The basics of story structure are simple enough, but juggling all the moving parts while also making the story emotionally resonant for the reader is no easy task.
But it is a learnable skill.
Thanks to the Internet, you don’t even need to go to film school. There’s no shortage of online classes, books, workbooks, podcasts, even free articles that you can read that will break down how to write an amazing script.
The hard part is sitting down in your seat and writing it.
Many writers struggle with this for many different reasons.
Some come from carefully constructed stories like “I’m waiting for inspiration to strike,” or “I have to finish XYZ project first.” Some come from excuses: “I’m too busy,” “My day job leaves me too tired.”
But at the end of the day, if you aren’t writing, the reason is simply a good old fashioned case of procrastination.
If it’s important to you, you can find the time.
Here’s the good news:
Procrastination is not the result of laziness.
It comes from one of two reasons:
Reason #1 You don’t care enough about the task at hand.
If you don’t care enough about this screenplay, the solution is simple: Don’t write it.
I know that this only works for a script that you’re writing on spec for yourself. It isn’t helpful advice if you need to finish something for a paying job.
But you’d be surprised as to how many writers force themselves to write a script on spec even when they’re not personally excited about the idea.
Even if it’s something the market wants, your manager is excited about, and all your friends think you should write, if you’re not excited about it, there is no point in slogging through this script. Screenwriting is too hard. You’ll never get to the end of a screenplay if you’re not actually passionate about this project.
As a former literary manager, I know what it’s like to give screenwriters advice about how to best position themselves within the demands of the marketplace.
I love the feeling I get when a client pitches me an idea of theirs and I think, “I can sell the shit out of that.”

What to work on ->
- a) Please swap "slogging" for "trudging" in the stretch of the procrastination piece from "I know that" through "of the marketplace.", and write out that stretch with the change.
- b) Why does the procrastination piece say there is no point in forcing yourself through a script you aren't excited about? Answer in one to three sentences.
Answer from the text alone.

Extracted information ->
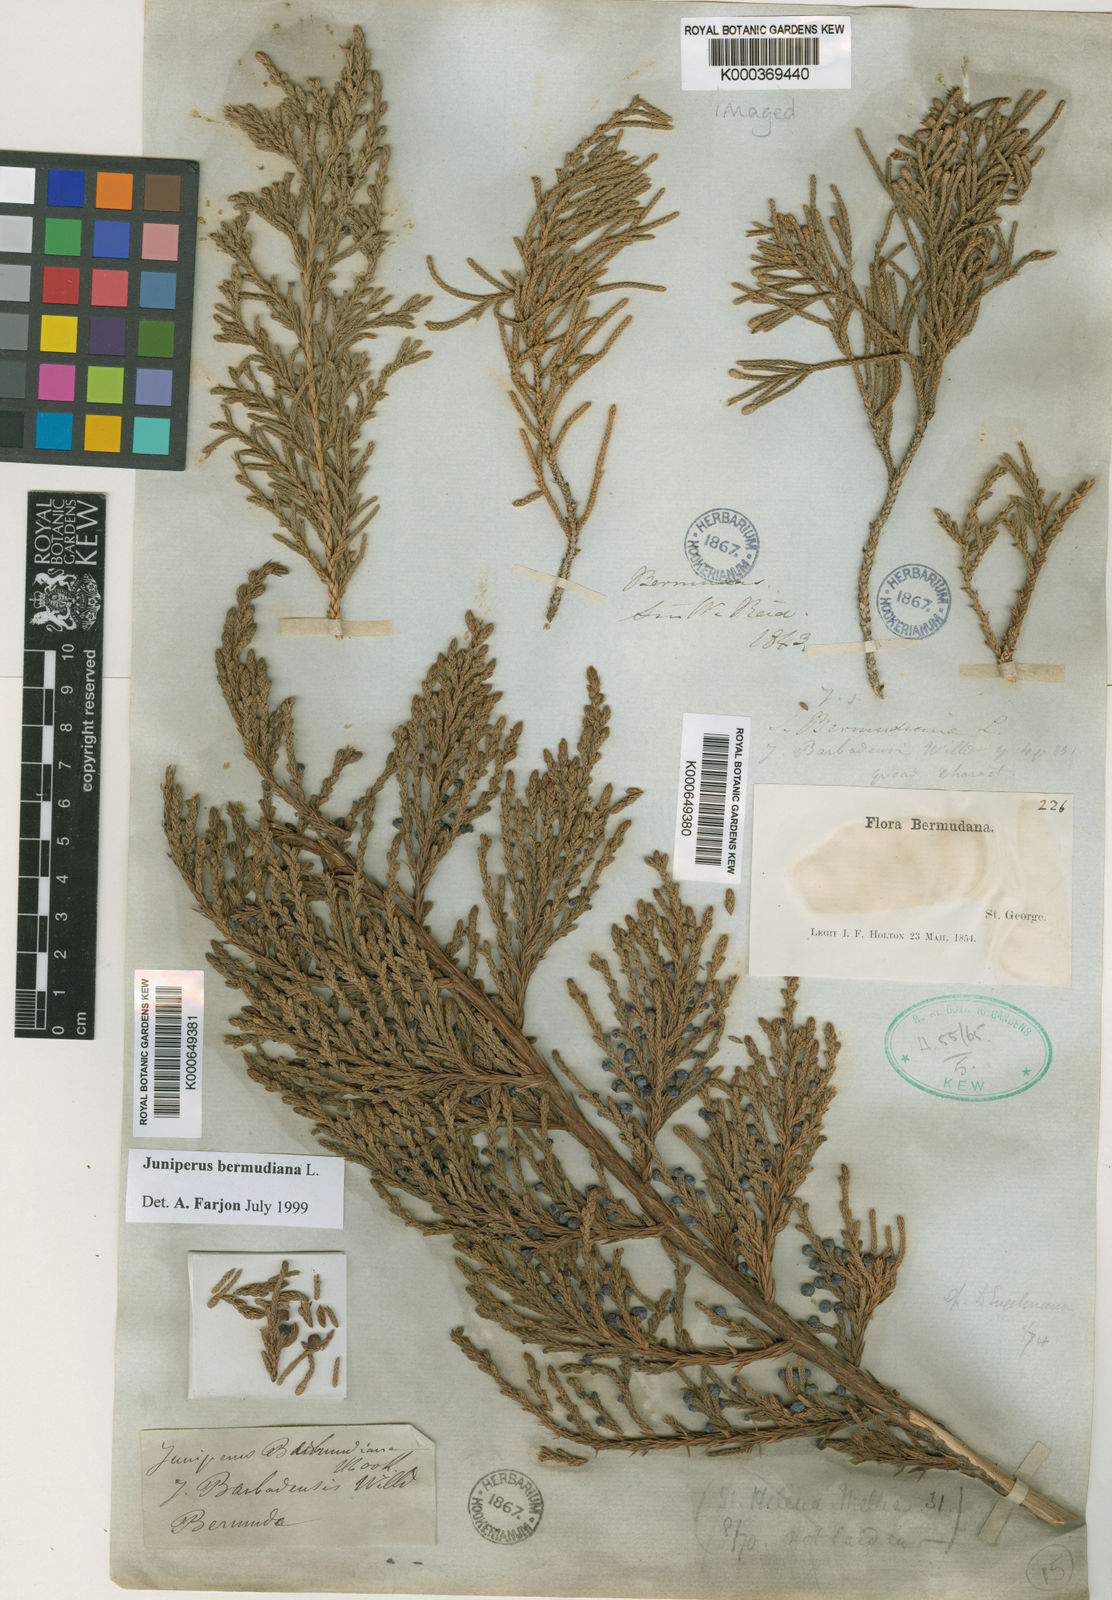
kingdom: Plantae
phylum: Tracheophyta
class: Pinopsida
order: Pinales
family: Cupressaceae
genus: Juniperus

* * *

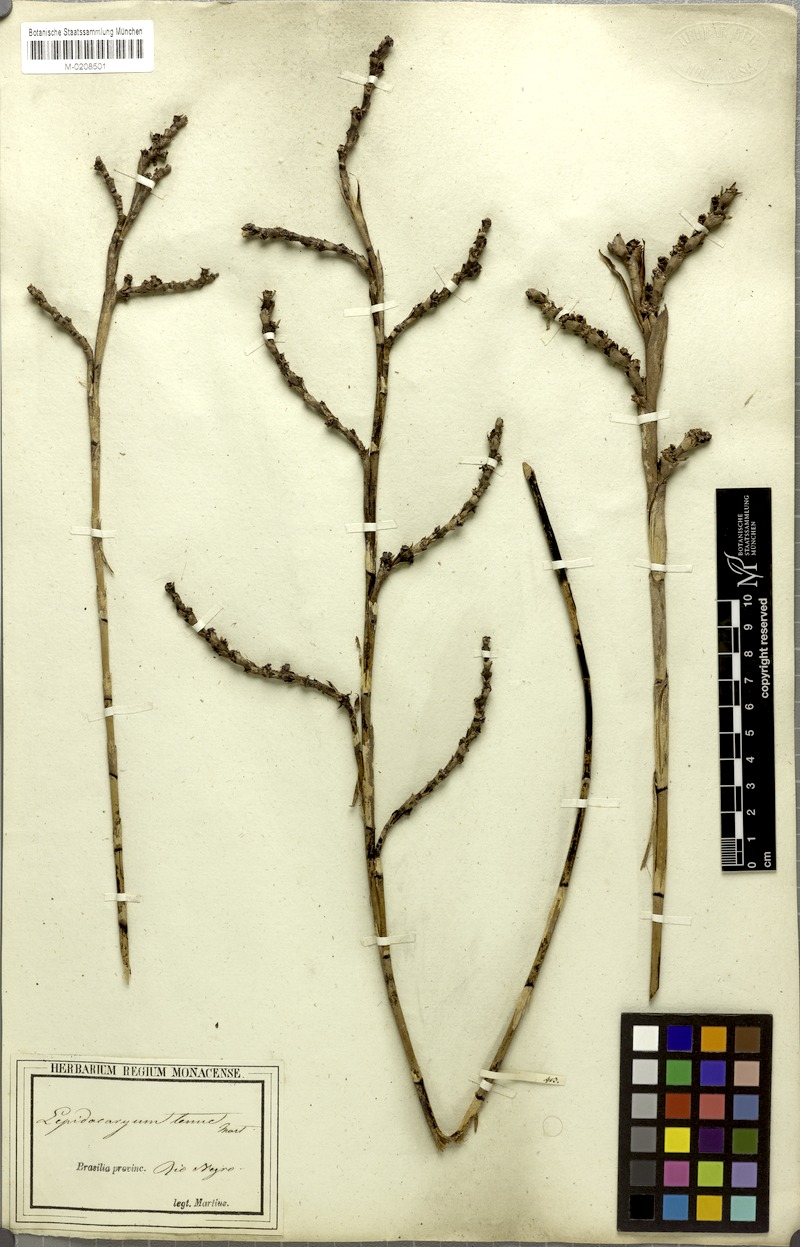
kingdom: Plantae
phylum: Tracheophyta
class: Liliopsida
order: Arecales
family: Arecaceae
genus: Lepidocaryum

Task-by-task answers ->
- a)
I know that this only works for a script that you’re writing on spec for yourself. It isn’t helpful advice if you need to finish something for a paying job.
But you’d be surprised as to how many writers force themselves to write a script on spec even when they’re not personally excited about the idea.
Even if it’s something the market wants, your manager is excited about, and all your friends think you should write, if you’re not excited about it, there is no point in trudging through this script. Screenwriting is too hard. You’ll never get to the end of a screenplay if you’re not actually passionate about this project.
As a former literary manager, I know what it’s like to give screenwriters advice about how to best position themselves within the demands of the marketplace.

- b) Screenwriting is too hard. A writer who isn't actually passionate about the project will never get to the end of the screenplay.